With the pictures left out, output the records below exactly.

> [STORED DATA]:
↓

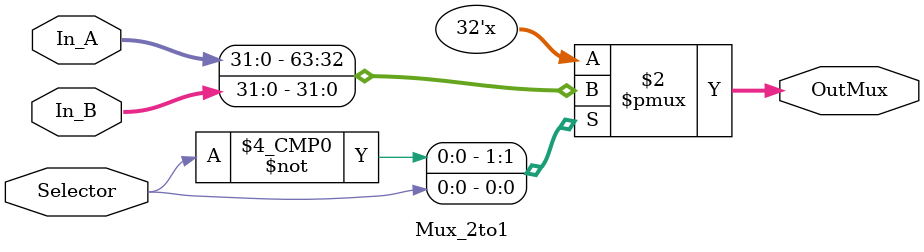
<source format=v>
`timescale 1ns / 1ps


module Mux_2to1(
    input [31:0] In_A, //opcion 1 del mux
    input [31:0] In_B, //opcion 2 del mux
    input Selector, //senal encargada de elegir la opcion 1 o 2
    output reg [31:0] OutMux //salida del mux 
    );
    
    always @ (*) begin //siempre que haya un cmabio en las entradas 
     case (Selector)  
        1'd0 : OutMux <= In_A; //si el selecotr esta en 0 selecciona la opcion 1 
        1'd1 : OutMux <= In_B; //si el selecotr esta en 1 selecciona la opcion 2 
        default : OutMux <=32'b0; //caso default la salida es cero 
     endcase  
   end
endmodule

</source>
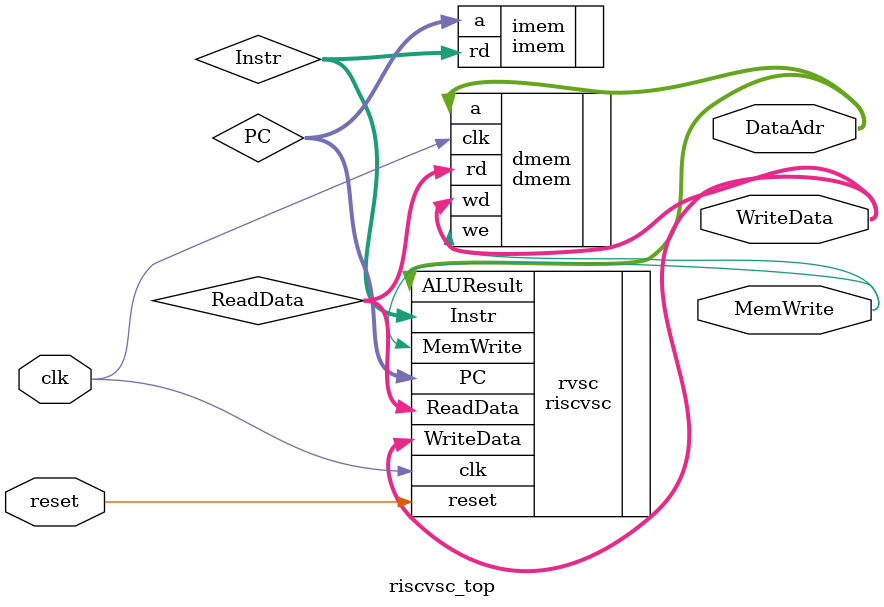
<source format=sv>
module riscvsc_top(input logic clk, 
           input logic reset,
           output logic [31:0] WriteData, 
           output logic [31:0] DataAdr,
           output logic MemWrite);

logic [31:0] PC, Instr, ReadData;
// instantiate processor and memories
	riscvsc rvsc(
	.clk(clk), 
	.reset(reset), 
	.PC(PC), 
	.Instr(Instr), 
	.MemWrite(MemWrite),
	.ALUResult(DataAdr),  
	.WriteData(WriteData), 
	.ReadData(ReadData)
	);

	imem imem(
	.a(PC), 
	.rd(Instr)
	);
   
	dmem dmem(
	.clk(clk), 
	.we(MemWrite), 
	.a(DataAdr), 
	.wd(WriteData), 
	.rd(ReadData)
	);
 endmodule

</source>
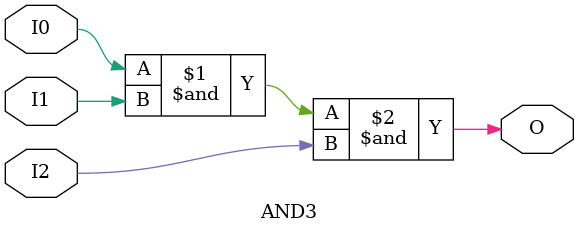
<source format=v>

`timescale  100 ps / 10 ps


module AND3 (O, I0, I1, I2);

    output O;

    input  I0, I1, I2;

    and A1 (O, I0, I1, I2);


endmodule


</source>
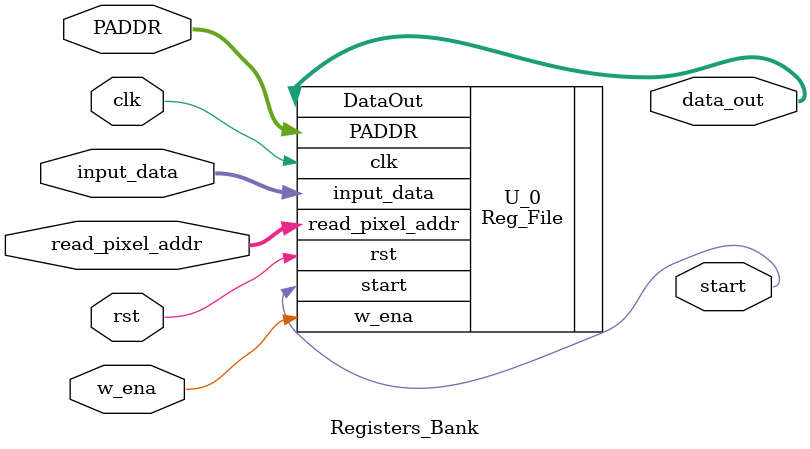
<source format=v>

`resetall
`timescale 1ns/10ps
module Registers_Bank #(
   // synopsys template
   parameter amba_word       = 16,
   parameter amba_addr_depth = 20,
   parameter Data_Depth      = 8
)
( 
   // Port Declarations
   input   wire    [amba_addr_depth-1:0]  PADDR, 
   input   wire                           clk, 
   input   wire    [amba_word-1:0]        input_data, 
   input   wire    [amba_addr_depth-1:0]  read_pixel_addr, 
   input   wire                           rst, 
   input   wire                           w_ena, 
   output  wire    [amba_word-1:0]        data_out, 
   output  wire                           start
);


// Internal Declarations


// Local declarations

// Internal signal declarations


// Instances 
Reg_File #(20,16,8) U_0( 
   .PADDR           (PADDR), 
   .clk             (clk), 
   .DataOut        (data_out), 
   .input_data      (input_data), 
   .read_pixel_addr (read_pixel_addr), 
   .rst             (rst), 
   .start           (start), 
   .w_ena           (w_ena)
); 


endmodule // Registers_Bank


</source>
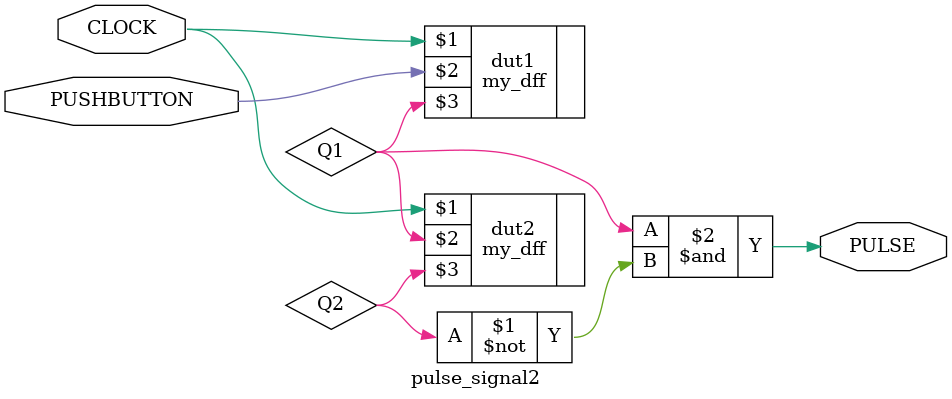
<source format=v>
`timescale 1ns / 1ps


module pulse_signal2(
    input PUSHBUTTON,
input CLOCK,
output PULSE
);

wire Q1;
wire Q2;
wire OUTCLOCK;


my_dff dut1(CLOCK, PUSHBUTTON, Q1);
my_dff dut2(CLOCK, Q1, Q2);

assign PULSE = (Q1 & ~Q2);

endmodule

</source>
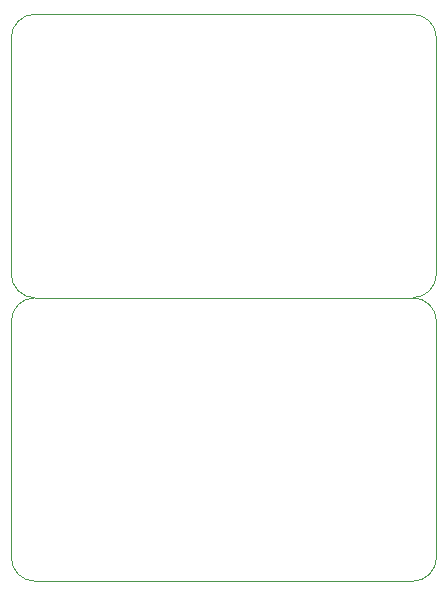
<source format=gbr>
G04 (created by PCBNEW (2013-03-19 BZR 4004)-stable) date 2015/1/6 10:08:28*
%MOIN*%
G04 Gerber Fmt 3.4, Leading zero omitted, Abs format*
%FSLAX34Y34*%
G01*
G70*
G90*
G04 APERTURE LIST*
%ADD10C,0*%
%ADD11C,0.00393701*%
G04 APERTURE END LIST*
G54D10*
G54D11*
X29133Y-29527D02*
G75*
G03X29921Y-28740I0J787D01*
G74*
G01*
X15748Y-28740D02*
G75*
G03X16535Y-29527I787J0D01*
G74*
G01*
X16535Y-20078D02*
G75*
G03X15748Y-20866I0J-787D01*
G74*
G01*
X29921Y-20866D02*
G75*
G03X29133Y-20078I-787J0D01*
G74*
G01*
X29921Y-28740D02*
X29921Y-20866D01*
X16535Y-29527D02*
X29133Y-29527D01*
X15748Y-20866D02*
X15748Y-28740D01*
X29133Y-20078D02*
G75*
G03X29921Y-19291I0J787D01*
G74*
G01*
X15748Y-19291D02*
G75*
G03X16535Y-20078I787J0D01*
G74*
G01*
X16535Y-10629D02*
G75*
G03X15748Y-11417I0J-787D01*
G74*
G01*
X29921Y-11417D02*
G75*
G03X29133Y-10629I-787J0D01*
G74*
G01*
X15748Y-11417D02*
X15748Y-19291D01*
X29133Y-20078D02*
X16535Y-20078D01*
X29921Y-11417D02*
X29921Y-19291D01*
X16535Y-10629D02*
X29133Y-10629D01*
M02*

</source>
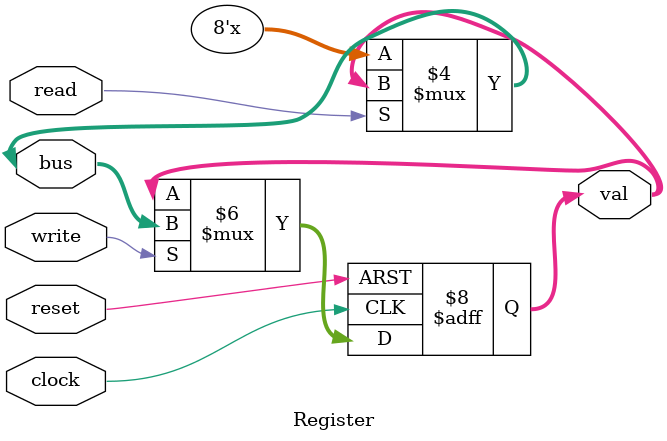
<source format=sv>
`default_nettype none

module Register(
  inout tri [7:0] bus,
  output logic [7:0] val,
  input logic clock, reset,
  input logic write, read // control signals
);

  always_ff @(posedge clock, posedge reset)
    if (reset)
      val <= '0;
    else if (write)
      val <= bus;
  
  always_comb
    if (read)
      bus = val;
    else
      bus = 'z;

endmodule
</source>
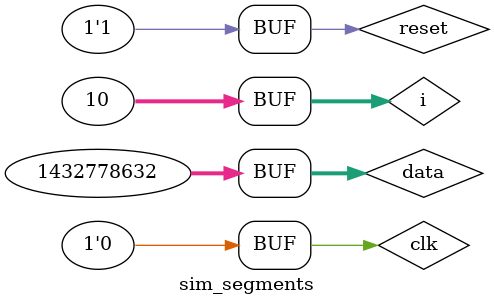
<source format=v>
`timescale 1ns / 1ps


module sim_segments(
    );
reg clk;
reg reset;
reg [31:0] data;
wire [7:0] digital;
wire [7:0] ens;
integer i;
integer j;

dev_segments seg(clk,reset,data,digital,ens); 
always
begin
clk=0;
reset=1;
data = 32'h00000000;
#5;
reset=0;
#5;
reset=1;

//for(j=0;j<16;j=j+1)

data = 32'h12345678;
for(i=0;i<10;i=i+1)
begin
clk=1;
#5;
clk=0;
#5;
end

data = 32'h90abcdef;
for(i=0;i<10;i=i+1)
begin
clk=1;
#5;
clk=0;
#5;
end

data = 32'h11223344;
for(i=0;i<10;i=i+1)
begin
clk=1;
#5;
clk=0;
#5;
end

data = 32'h55667788;
for(i=0;i<10;i=i+1)
begin
clk=1;
#5;
clk=0;
#5;
end

#200;
end
    
endmodule

</source>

↑

> [ANSWER SECTION]:
<source format=v>
`timescale 1ns / 1ps


module Mux_2to1(
    input [31:0] In_A, //opcion 1 del mux
    input [31:0] In_B, //opcion 2 del mux
    input Selector, //senal encargada de elegir la opcion 1 o 2
    output reg [31:0] OutMux //salida del mux 
    );
    
    always @ (*) begin //siempre que haya un cmabio en las entradas 
     case (Selector)  
        1'd0 : OutMux <= In_A; //si el selecotr esta en 0 selecciona la opcion 1 
        1'd1 : OutMux <= In_B; //si el selecotr esta en 1 selecciona la opcion 2 
        default : OutMux <=32'b0; //caso default la salida es cero 
     endcase  
   end
endmodule

</source>
<source format=sv>
module riscvsc_top(input logic clk, 
           input logic reset,
           output logic [31:0] WriteData, 
           output logic [31:0] DataAdr,
           output logic MemWrite);

logic [31:0] PC, Instr, ReadData;
// instantiate processor and memories
	riscvsc rvsc(
	.clk(clk), 
	.reset(reset), 
	.PC(PC), 
	.Instr(Instr), 
	.MemWrite(MemWrite),
	.ALUResult(DataAdr),  
	.WriteData(WriteData), 
	.ReadData(ReadData)
	);

	imem imem(
	.a(PC), 
	.rd(Instr)
	);
   
	dmem dmem(
	.clk(clk), 
	.we(MemWrite), 
	.a(DataAdr), 
	.wd(WriteData), 
	.rd(ReadData)
	);
 endmodule

</source>
<source format=v>

`timescale  100 ps / 10 ps


module AND3 (O, I0, I1, I2);

    output O;

    input  I0, I1, I2;

    and A1 (O, I0, I1, I2);


endmodule


</source>
<source format=v>

`resetall
`timescale 1ns/10ps
module Registers_Bank #(
   // synopsys template
   parameter amba_word       = 16,
   parameter amba_addr_depth = 20,
   parameter Data_Depth      = 8
)
( 
   // Port Declarations
   input   wire    [amba_addr_depth-1:0]  PADDR, 
   input   wire                           clk, 
   input   wire    [amba_word-1:0]        input_data, 
   input   wire    [amba_addr_depth-1:0]  read_pixel_addr, 
   input   wire                           rst, 
   input   wire                           w_ena, 
   output  wire    [amba_word-1:0]        data_out, 
   output  wire                           start
);


// Internal Declarations


// Local declarations

// Internal signal declarations


// Instances 
Reg_File #(20,16,8) U_0( 
   .PADDR           (PADDR), 
   .clk             (clk), 
   .DataOut        (data_out), 
   .input_data      (input_data), 
   .read_pixel_addr (read_pixel_addr), 
   .rst             (rst), 
   .start           (start), 
   .w_ena           (w_ena)
); 


endmodule // Registers_Bank


</source>
<source format=v>
`timescale 1ns / 1ps


module pulse_signal2(
    input PUSHBUTTON,
input CLOCK,
output PULSE
);

wire Q1;
wire Q2;
wire OUTCLOCK;


my_dff dut1(CLOCK, PUSHBUTTON, Q1);
my_dff dut2(CLOCK, Q1, Q2);

assign PULSE = (Q1 & ~Q2);

endmodule

</source>
<source format=gbr>
G04 (created by PCBNEW (2013-03-19 BZR 4004)-stable) date 2015/1/6 10:08:28*
%MOIN*%
G04 Gerber Fmt 3.4, Leading zero omitted, Abs format*
%FSLAX34Y34*%
G01*
G70*
G90*
G04 APERTURE LIST*
%ADD10C,0*%
%ADD11C,0.00393701*%
G04 APERTURE END LIST*
G54D10*
G54D11*
X29133Y-29527D02*
G75*
G03X29921Y-28740I0J787D01*
G74*
G01*
X15748Y-28740D02*
G75*
G03X16535Y-29527I787J0D01*
G74*
G01*
X16535Y-20078D02*
G75*
G03X15748Y-20866I0J-787D01*
G74*
G01*
X29921Y-20866D02*
G75*
G03X29133Y-20078I-787J0D01*
G74*
G01*
X29921Y-28740D02*
X29921Y-20866D01*
X16535Y-29527D02*
X29133Y-29527D01*
X15748Y-20866D02*
X15748Y-28740D01*
X29133Y-20078D02*
G75*
G03X29921Y-19291I0J787D01*
G74*
G01*
X15748Y-19291D02*
G75*
G03X16535Y-20078I787J0D01*
G74*
G01*
X16535Y-10629D02*
G75*
G03X15748Y-11417I0J-787D01*
G74*
G01*
X29921Y-11417D02*
G75*
G03X29133Y-10629I-787J0D01*
G74*
G01*
X15748Y-11417D02*
X15748Y-19291D01*
X29133Y-20078D02*
X16535Y-20078D01*
X29921Y-11417D02*
X29921Y-19291D01*
X16535Y-10629D02*
X29133Y-10629D01*
M02*

</source>
<source format=sv>
`default_nettype none

module Register(
  inout tri [7:0] bus,
  output logic [7:0] val,
  input logic clock, reset,
  input logic write, read // control signals
);

  always_ff @(posedge clock, posedge reset)
    if (reset)
      val <= '0;
    else if (write)
      val <= bus;
  
  always_comb
    if (read)
      bus = val;
    else
      bus = 'z;

endmodule
</source>
<source format=v>
`timescale 1ns / 1ps


module sim_segments(
    );
reg clk;
reg reset;
reg [31:0] data;
wire [7:0] digital;
wire [7:0] ens;
integer i;
integer j;

dev_segments seg(clk,reset,data,digital,ens); 
always
begin
clk=0;
reset=1;
data = 32'h00000000;
#5;
reset=0;
#5;
reset=1;

//for(j=0;j<16;j=j+1)

data = 32'h12345678;
for(i=0;i<10;i=i+1)
begin
clk=1;
#5;
clk=0;
#5;
end

data = 32'h90abcdef;
for(i=0;i<10;i=i+1)
begin
clk=1;
#5;
clk=0;
#5;
end

data = 32'h11223344;
for(i=0;i<10;i=i+1)
begin
clk=1;
#5;
clk=0;
#5;
end

data = 32'h55667788;
for(i=0;i<10;i=i+1)
begin
clk=1;
#5;
clk=0;
#5;
end

#200;
end
    
endmodule

</source>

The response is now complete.